Plasma samples were collected from 29 DC patients and 30 matched controls. The plasma samples were extracted based on the methanol/chloroform method[3] with the aqueous layer containing polar metabolites subsequently subjected to LC-MS analysis. To ensure high-quality data and to enhance the coverage of metabolites, a combination of broad-coverage, targeted reversed-phase LC-MS assays was employed for the metabolic profiling of these samples. The employed assays included an ion-pairing chromatography which improves retention of negatively charged compounds, and a pre-column derivatization (using 6-aminoquinolyl-N-hydroxysuccinimidyl carbamate) which targets amino acids and amine-containing compounds.

In total, 146 metabolites were detected after quality filtering. Of these, thirty-one showed significant differences with a cutoff of P < 0.01; following correction for false discovery rate (1%) and Bonferroni correction, 16 and 11 of these metabolites remained significant, respectively.
An unsupervised multivariate analysis (principal components analysis, PCA) revealed a clear difference between the healthy controls and DC patient samples. Furthermore, a supervised linear discriminant analysis (LDA) proved to be an excellent classifier, with an area under the receiver operating characteristic (ROC) curve of 0.98.

Particularly noteworthy, two nucleotide sugars, which not only exhibited highly significant P values but also the largest fold changes among the detected metabolites. More interestingly, these nucleotide sugars demonstrated a significantly high correlation with age-associated leukocyte telomere length (AALTL).
In addition to the nucleotide sugars, several other significant metabolites identified in this study have been linked with other telomeropathies, such as ataxia telangiectasia, and various age-related conditions including frailty, sarcopenia, collagen degradation, and neurodegenerative diseases

Our findings could serve as an additional diagnostic aid for DC and potentially for other telomeropathies with germline telomerase mutations. The identified DC plasma signature may be useful in monitoring the effects of telomerase activators like TA-65 and Danazol, as well as other interventions targeting telomeres or senescent cells. Furthermore, these results provide a starting point for biological experiments aimed at enhancing our understanding of the aging process.

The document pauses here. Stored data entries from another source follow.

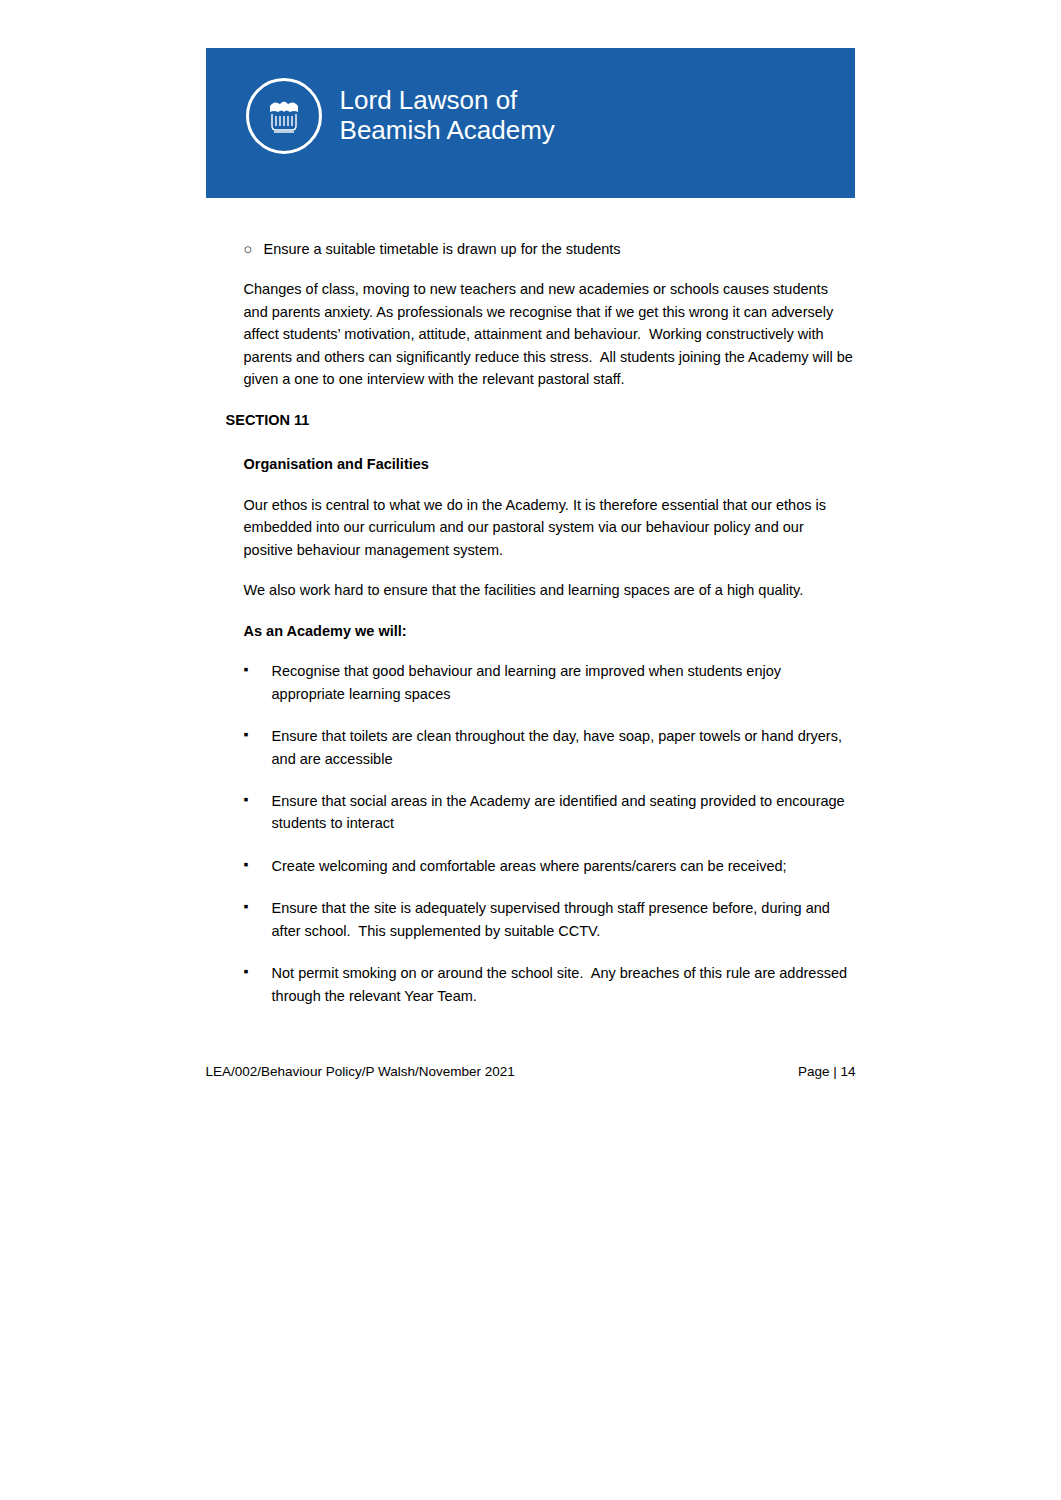Lord Lawson of
Beamish Academy
○Ensure a suitable timetable is drawn up for the students
Changes of class, moving to new teachers and new academies or schools causes students and parents anxiety. As professionals we recognise that if we get this wrong it can adversely affect students’ motivation, attitude, attainment and behaviour. Working constructively with parents and others can significantly reduce this stress. All students joining the Academy will be given a one to one interview with the relevant pastoral staff.
SECTION 11
Organisation and Facilities
Our ethos is central to what we do in the Academy. It is therefore essential that our ethos is embedded into our curriculum and our pastoral system via our behaviour policy and our positive behaviour management system.
We also work hard to ensure that the facilities and learning spaces are of a high quality.
As an Academy we will:
Recognise that good behaviour and learning are improved when students enjoy appropriate learning spaces
Ensure that toilets are clean throughout the day, have soap, paper towels or hand dryers, and are accessible
Ensure that social areas in the Academy are identified and seating provided to encourage students to interact
Create welcoming and comfortable areas where parents/carers can be received;
Ensure that the site is adequately supervised through staff presence before, during and after school. This supplemented by suitable CCTV.
Not permit smoking on or around the school site. Any breaches of this rule are addressed through the relevant Year Team.
LEA/002/Behaviour Policy/P Walsh/November 2021 Page | 14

1. Tummala, H., A. Walne, and I. Dokal, The biology and management of dyskeratosis congenita and related disorders of telomeres. Expert Rev Hematol, 2022. 15(8): p. 685-696.
2. James, E.N., et al., Dyskeratosis Congenita Links Telomere Attrition to 
Age-Related Systemic Energetics. J Gerontol A Biol Sci Med Sci, 2023. 78(5): p. 780-789.
3. Le Belle, J.E., et al., A comparison of cell and tissue extraction techniques using high-resolution 1H-NMR spectroscopy. NMR Biomed, 2002. 15(1): p. 37-44.